Les références à la filaire de Médine abondent dans les écrits, la plus ancienne se trouvant dans un texte égyptien qui décrit la méthode consistant à enrouler le ver autour d’un bâtonnet. Au IIe siècle avant notre ère, un Grec nommé Agatharchides de Cnide écrivit: “Les personnes tombées malades à la mer Rouge souffraient de nombreux maux étranges et jusqu’alors inconnus; entre autres maladies, des vers, de petits serpents leur sortaient du corps, rongeaient leurs jambes et leurs bras, et, quand on les touchait, se rétractaient pour s’enrouler dans les muscles et y provoquer les plus insupportables douleurs.”
Le traitement
Le dicton “Mieux vaut prévenir que guérir” se vérifie parfaitement dans le cas de la filaire de Médine, contre laquelle il n’existe par ailleurs aucun remède. Une fois l’eau contenant les larves de filaires absorbée, on ne pourra intervenir médicalement que lorsque la filaire sera sur le point de provoquer la formation d’une cloque pour sortir. À ce stade, un médecin habile peut essayer de retirer le parasite. Pour cela, il réalise une petite incision de la peau au niveau du milieu du ver, puis, à l’aide d’un instrument à crochet, il tire délicatement sur le ver jusqu’à former une boucle. Il ne lui reste plus alors qu’à sortir précautionneusement le reste du ver, ce qui peut demander plusieurs minutes.
Si le ver a commencé à émerger par lui-même, l’inflammation de la peau rend son extirpation malaisée. Le mieux est alors d’employer la méthode traditionnelle qui consiste à enrouler délicatement la filaire autour d’un bâtonnet à mesure qu’elle sort, tout en faisant bien attention à ne pas la couper. Quand cela arrive, la partie restante se rétracte à l’intérieur du corps du malade et provoque inflammation, douleurs et infection.
Si l’on ne peut pas grand-chose contre la filaire une fois qu’elle a pénétré à l’intérieur de l’organisme, on dispose par contre d’armes efficaces pour lutter contre elle à l’extérieur.
La filaire de Médine vaincue
L’une de ces armes consiste à mettre à la disposition de la population des points d’alimentation en eau, tels que des puits, qui ne peuvent être contaminés par les larves de filaires. Apprendre aux villageois à faire bouillir l’eau de boisson ou à la filtrer à travers un tissu fin avant de la boire est une autre arme préventive. On peut enfin traiter le lac avec un larvicide sans danger pour les humains et les animaux.

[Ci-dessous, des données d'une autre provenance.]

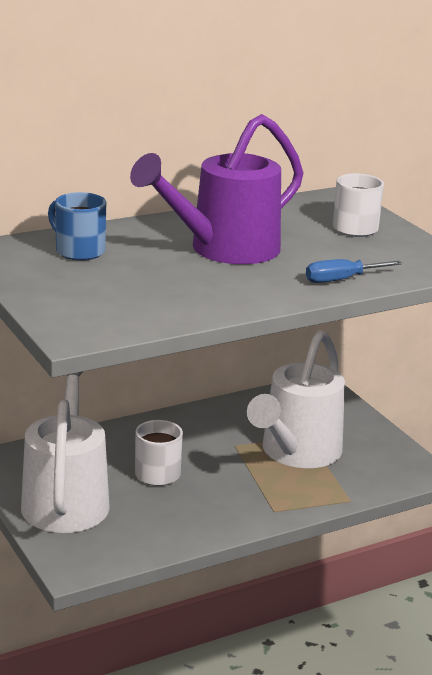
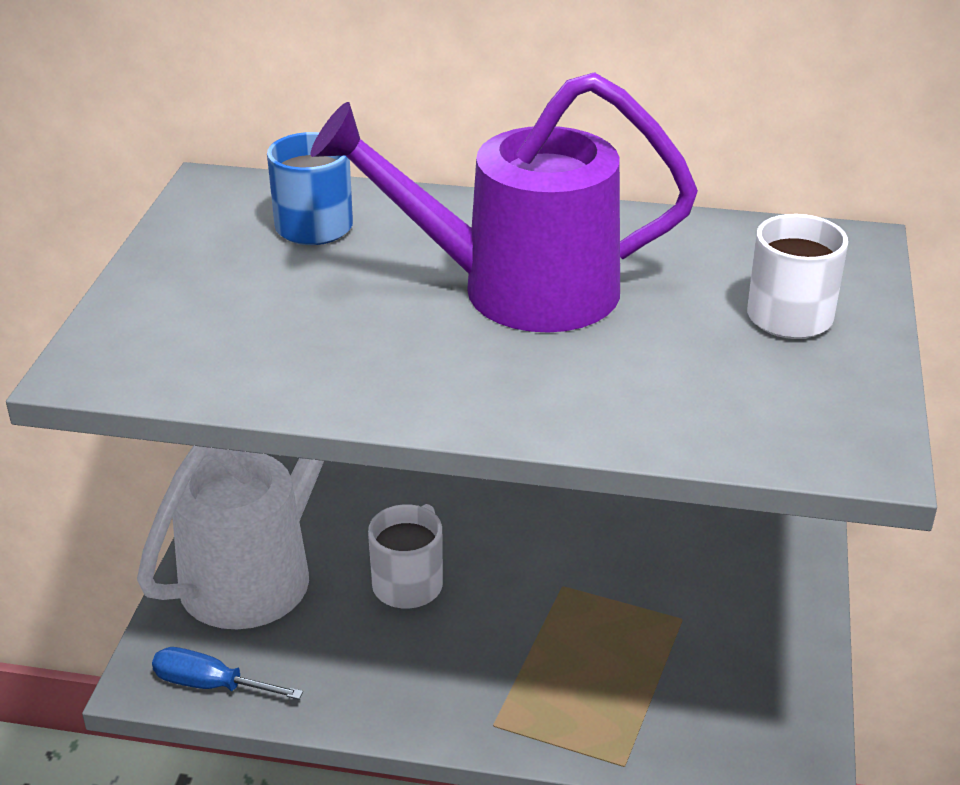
camera: 40 degrees right, 10 degrees up
white watering can [247,330,345,468] -> none
blue screwdriver [306,259,402,283] -> blue screwdriver moved to [152,647,303,700]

Tous les pays où la maladie sévit encore à l’état endémique ont entrepris de vigoureux programmes d’éradication pour localiser les villages touchés et aider leurs habitants à prévenir la maladie. Jusqu’à présent, ces efforts se sont révélés très efficaces. Il semble donc que l’heure de la filaire de Médine ait sonné. Et personne ne la regrettera.
[Illustration, page 26]
Pour être consommable, l’eau contaminée doit être bouillie ou filtrée.